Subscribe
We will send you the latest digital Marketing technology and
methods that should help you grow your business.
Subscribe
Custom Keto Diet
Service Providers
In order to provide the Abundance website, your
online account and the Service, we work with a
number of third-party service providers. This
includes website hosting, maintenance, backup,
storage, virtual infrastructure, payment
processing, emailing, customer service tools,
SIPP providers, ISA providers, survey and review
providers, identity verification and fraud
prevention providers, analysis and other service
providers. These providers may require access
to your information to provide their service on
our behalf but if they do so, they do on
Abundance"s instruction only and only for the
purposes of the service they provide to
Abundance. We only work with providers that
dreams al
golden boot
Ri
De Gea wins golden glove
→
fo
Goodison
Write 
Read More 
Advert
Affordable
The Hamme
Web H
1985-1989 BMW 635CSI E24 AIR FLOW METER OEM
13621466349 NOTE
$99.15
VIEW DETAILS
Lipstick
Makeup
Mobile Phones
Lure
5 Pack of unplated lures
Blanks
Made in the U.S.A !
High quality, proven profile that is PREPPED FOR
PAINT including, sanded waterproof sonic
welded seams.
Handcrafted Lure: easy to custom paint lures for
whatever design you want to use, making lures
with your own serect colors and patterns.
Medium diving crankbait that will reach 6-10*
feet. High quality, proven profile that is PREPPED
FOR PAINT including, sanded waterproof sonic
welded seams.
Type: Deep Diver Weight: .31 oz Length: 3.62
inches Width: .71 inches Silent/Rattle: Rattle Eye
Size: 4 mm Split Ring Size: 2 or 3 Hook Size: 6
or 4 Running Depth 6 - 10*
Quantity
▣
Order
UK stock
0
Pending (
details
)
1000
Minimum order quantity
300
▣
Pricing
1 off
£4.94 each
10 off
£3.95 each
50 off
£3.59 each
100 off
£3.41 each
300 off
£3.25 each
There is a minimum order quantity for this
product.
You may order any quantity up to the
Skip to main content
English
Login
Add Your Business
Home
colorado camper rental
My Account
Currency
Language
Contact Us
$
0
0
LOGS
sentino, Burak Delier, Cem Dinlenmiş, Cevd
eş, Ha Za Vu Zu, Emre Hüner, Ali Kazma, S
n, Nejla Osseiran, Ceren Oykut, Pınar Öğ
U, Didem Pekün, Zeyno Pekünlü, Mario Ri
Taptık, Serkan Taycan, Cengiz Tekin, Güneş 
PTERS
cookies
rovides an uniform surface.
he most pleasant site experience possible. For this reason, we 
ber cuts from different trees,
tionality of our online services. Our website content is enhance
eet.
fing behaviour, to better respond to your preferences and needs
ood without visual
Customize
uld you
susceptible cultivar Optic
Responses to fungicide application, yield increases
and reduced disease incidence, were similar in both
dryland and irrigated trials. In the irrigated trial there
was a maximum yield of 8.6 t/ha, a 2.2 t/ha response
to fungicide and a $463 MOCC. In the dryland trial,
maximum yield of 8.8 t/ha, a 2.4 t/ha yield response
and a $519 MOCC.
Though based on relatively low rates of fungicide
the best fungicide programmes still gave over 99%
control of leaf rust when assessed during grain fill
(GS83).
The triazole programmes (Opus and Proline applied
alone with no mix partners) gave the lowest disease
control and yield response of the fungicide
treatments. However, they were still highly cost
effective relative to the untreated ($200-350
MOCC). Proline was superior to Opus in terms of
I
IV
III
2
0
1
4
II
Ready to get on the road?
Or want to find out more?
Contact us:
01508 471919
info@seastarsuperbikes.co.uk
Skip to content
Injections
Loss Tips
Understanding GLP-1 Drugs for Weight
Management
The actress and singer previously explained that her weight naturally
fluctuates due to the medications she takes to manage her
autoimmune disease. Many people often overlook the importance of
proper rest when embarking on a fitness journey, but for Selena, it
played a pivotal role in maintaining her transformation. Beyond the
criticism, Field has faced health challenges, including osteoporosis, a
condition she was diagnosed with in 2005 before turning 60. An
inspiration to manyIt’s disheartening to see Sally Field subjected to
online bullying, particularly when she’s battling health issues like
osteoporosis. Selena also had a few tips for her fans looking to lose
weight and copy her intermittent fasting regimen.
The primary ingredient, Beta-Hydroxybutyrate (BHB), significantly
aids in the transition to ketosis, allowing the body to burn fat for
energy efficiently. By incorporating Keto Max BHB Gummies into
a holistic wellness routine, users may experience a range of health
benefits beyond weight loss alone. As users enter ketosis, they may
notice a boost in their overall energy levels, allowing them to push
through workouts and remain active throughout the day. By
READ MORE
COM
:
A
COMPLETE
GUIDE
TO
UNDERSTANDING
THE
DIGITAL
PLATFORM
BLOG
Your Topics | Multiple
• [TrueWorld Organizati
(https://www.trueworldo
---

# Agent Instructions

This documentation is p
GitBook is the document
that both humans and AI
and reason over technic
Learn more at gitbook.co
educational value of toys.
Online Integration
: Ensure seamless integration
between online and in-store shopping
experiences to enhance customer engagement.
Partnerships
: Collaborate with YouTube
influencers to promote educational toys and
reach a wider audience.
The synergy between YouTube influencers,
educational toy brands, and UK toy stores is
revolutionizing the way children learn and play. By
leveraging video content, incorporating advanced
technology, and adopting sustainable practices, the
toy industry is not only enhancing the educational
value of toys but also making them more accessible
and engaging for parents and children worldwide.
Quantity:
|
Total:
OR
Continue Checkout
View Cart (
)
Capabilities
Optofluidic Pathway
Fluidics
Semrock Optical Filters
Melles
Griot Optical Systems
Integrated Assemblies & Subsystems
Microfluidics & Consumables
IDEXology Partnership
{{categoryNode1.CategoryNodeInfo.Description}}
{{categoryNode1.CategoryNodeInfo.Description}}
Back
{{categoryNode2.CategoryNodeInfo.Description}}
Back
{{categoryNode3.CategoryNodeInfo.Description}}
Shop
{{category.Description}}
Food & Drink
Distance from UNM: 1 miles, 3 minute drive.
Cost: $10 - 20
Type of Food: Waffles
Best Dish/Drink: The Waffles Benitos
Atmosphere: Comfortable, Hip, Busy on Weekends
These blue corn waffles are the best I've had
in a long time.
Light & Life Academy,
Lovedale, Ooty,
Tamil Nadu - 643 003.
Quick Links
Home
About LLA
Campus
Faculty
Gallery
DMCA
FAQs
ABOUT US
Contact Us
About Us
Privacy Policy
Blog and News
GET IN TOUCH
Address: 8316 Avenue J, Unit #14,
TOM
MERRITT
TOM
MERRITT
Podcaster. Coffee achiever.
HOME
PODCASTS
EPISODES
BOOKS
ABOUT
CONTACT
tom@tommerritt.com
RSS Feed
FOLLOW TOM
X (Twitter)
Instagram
=-=-=-=-=
__What the task requires__
Reproduce the text of every row above character for character, keeping each line break and the order of the lines.

__The answer__
Subscribe
We will send you the latest digital Marketing technology and
methods that should help you grow your business.
Subscribe
Custom Keto Diet
Service Providers
In order to provide the Abundance website, your
online account and the Service, we work with a
number of third-party service providers. This
includes website hosting, maintenance, backup,
storage, virtual infrastructure, payment
processing, emailing, customer service tools,
SIPP providers, ISA providers, survey and review
providers, identity verification and fraud
prevention providers, analysis and other service
providers. These providers may require access
to your information to provide their service on
our behalf but if they do so, they do on
Abundance"s instruction only and only for the
purposes of the service they provide to
Abundance. We only work with providers that
dreams al
golden boot
Ri
De Gea wins golden glove
→
fo
Goodison
Write 
Read More 
Advert
Affordable
The Hamme
Web H
1985-1989 BMW 635CSI E24 AIR FLOW METER OEM
13621466349 NOTE
$99.15
VIEW DETAILS
Lipstick
Makeup
Mobile Phones
Lure
5 Pack of unplated lures
Blanks
Made in the U.S.A !
High quality, proven profile that is PREPPED FOR
PAINT including, sanded waterproof sonic
welded seams.
Handcrafted Lure: easy to custom paint lures for
whatever design you want to use, making lures
with your own serect colors and patterns.
Medium diving crankbait that will reach 6-10*
feet. High quality, proven profile that is PREPPED
FOR PAINT including, sanded waterproof sonic
welded seams.
Type: Deep Diver Weight: .31 oz Length: 3.62
inches Width: .71 inches Silent/Rattle: Rattle Eye
Size: 4 mm Split Ring Size: 2 or 3 Hook Size: 6
or 4 Running Depth 6 - 10*
Quantity
▣
Order
UK stock
0
Pending (
details
)
1000
Minimum order quantity
300
▣
Pricing
1 off
£4.94 each
10 off
£3.95 each
50 off
£3.59 each
100 off
£3.41 each
300 off
£3.25 each
There is a minimum order quantity for this
product.
You may order any quantity up to the
Skip to main content
English
Login
Add Your Business
Home
colorado camper rental
My Account
Currency
Language
Contact Us
$
0
0
LOGS
sentino, Burak Delier, Cem Dinlenmiş, Cevd
eş, Ha Za Vu Zu, Emre Hüner, Ali Kazma, S
n, Nejla Osseiran, Ceren Oykut, Pınar Öğ
U, Didem Pekün, Zeyno Pekünlü, Mario Ri
Taptık, Serkan Taycan, Cengiz Tekin, Güneş 
PTERS
cookies
rovides an uniform surface.
he most pleasant site experience possible. For this reason, we 
ber cuts from different trees,
tionality of our online services. Our website content is enhance
eet.
fing behaviour, to better respond to your preferences and needs
ood without visual
Customize
uld you
susceptible cultivar Optic
Responses to fungicide application, yield increases
and reduced disease incidence, were similar in both
dryland and irrigated trials. In the irrigated trial there
was a maximum yield of 8.6 t/ha, a 2.2 t/ha response
to fungicide and a $463 MOCC. In the dryland trial,
maximum yield of 8.8 t/ha, a 2.4 t/ha yield response
and a $519 MOCC.
Though based on relatively low rates of fungicide
the best fungicide programmes still gave over 99%
control of leaf rust when assessed during grain fill
(GS83).
The triazole programmes (Opus and Proline applied
alone with no mix partners) gave the lowest disease
control and yield response of the fungicide
treatments. However, they were still highly cost
effective relative to the untreated ($200-350
MOCC). Proline was superior to Opus in terms of
I
IV
III
2
0
1
4
II
Ready to get on the road?
Or want to find out more?
Contact us:
01508 471919
info@seastarsuperbikes.co.uk
Skip to content
Injections
Loss Tips
Understanding GLP-1 Drugs for Weight
Management
The actress and singer previously explained that her weight naturally
fluctuates due to the medications she takes to manage her
autoimmune disease. Many people often overlook the importance of
proper rest when embarking on a fitness journey, but for Selena, it
played a pivotal role in maintaining her transformation. Beyond the
criticism, Field has faced health challenges, including osteoporosis, a
condition she was diagnosed with in 2005 before turning 60. An
inspiration to manyIt’s disheartening to see Sally Field subjected to
online bullying, particularly when she’s battling health issues like
osteoporosis. Selena also had a few tips for her fans looking to lose
weight and copy her intermittent fasting regimen.
The primary ingredient, Beta-Hydroxybutyrate (BHB), significantly
aids in the transition to ketosis, allowing the body to burn fat for
energy efficiently. By incorporating Keto Max BHB Gummies into
a holistic wellness routine, users may experience a range of health
benefits beyond weight loss alone. As users enter ketosis, they may
notice a boost in their overall energy levels, allowing them to push
through workouts and remain active throughout the day. By
READ MORE
COM
:
A
COMPLETE
GUIDE
TO
UNDERSTANDING
THE
DIGITAL
PLATFORM
BLOG
Your Topics | Multiple
• [TrueWorld Organizati
(https://www.trueworldo
---

# Agent Instructions

This documentation is p
GitBook is the document
that both humans and AI
and reason over technic
Learn more at gitbook.co
educational value of toys.
Online Integration
: Ensure seamless integration
between online and in-store shopping
experiences to enhance customer engagement.
Partnerships
: Collaborate with YouTube
influencers to promote educational toys and
reach a wider audience.
The synergy between YouTube influencers,
educational toy brands, and UK toy stores is
revolutionizing the way children learn and play. By
leveraging video content, incorporating advanced
technology, and adopting sustainable practices, the
toy industry is not only enhancing the educational
value of toys but also making them more accessible
and engaging for parents and children worldwide.
Quantity:
|
Total:
OR
Continue Checkout
View Cart (
)
Capabilities
Optofluidic Pathway
Fluidics
Semrock Optical Filters
Melles
Griot Optical Systems
Integrated Assemblies & Subsystems
Microfluidics & Consumables
IDEXology Partnership
{{categoryNode1.CategoryNodeInfo.Description}}
{{categoryNode1.CategoryNodeInfo.Description}}
Back
{{categoryNode2.CategoryNodeInfo.Description}}
Back
{{categoryNode3.CategoryNodeInfo.Description}}
Shop
{{category.Description}}
Food & Drink
Distance from UNM: 1 miles, 3 minute drive.
Cost: $10 - 20
Type of Food: Waffles
Best Dish/Drink: The Waffles Benitos
Atmosphere: Comfortable, Hip, Busy on Weekends
These blue corn waffles are the best I've had
in a long time.
Light & Life Academy,
Lovedale, Ooty,
Tamil Nadu - 643 003.
Quick Links
Home
About LLA
Campus
Faculty
Gallery
DMCA
FAQs
ABOUT US
Contact Us
About Us
Privacy Policy
Blog and News
GET IN TOUCH
Address: 8316 Avenue J, Unit #14,
TOM
MERRITT
TOM
MERRITT
Podcaster. Coffee achiever.
HOME
PODCASTS
EPISODES
BOOKS
ABOUT
CONTACT
tom@tommerritt.com
RSS Feed
FOLLOW TOM
X (Twitter)
Instagram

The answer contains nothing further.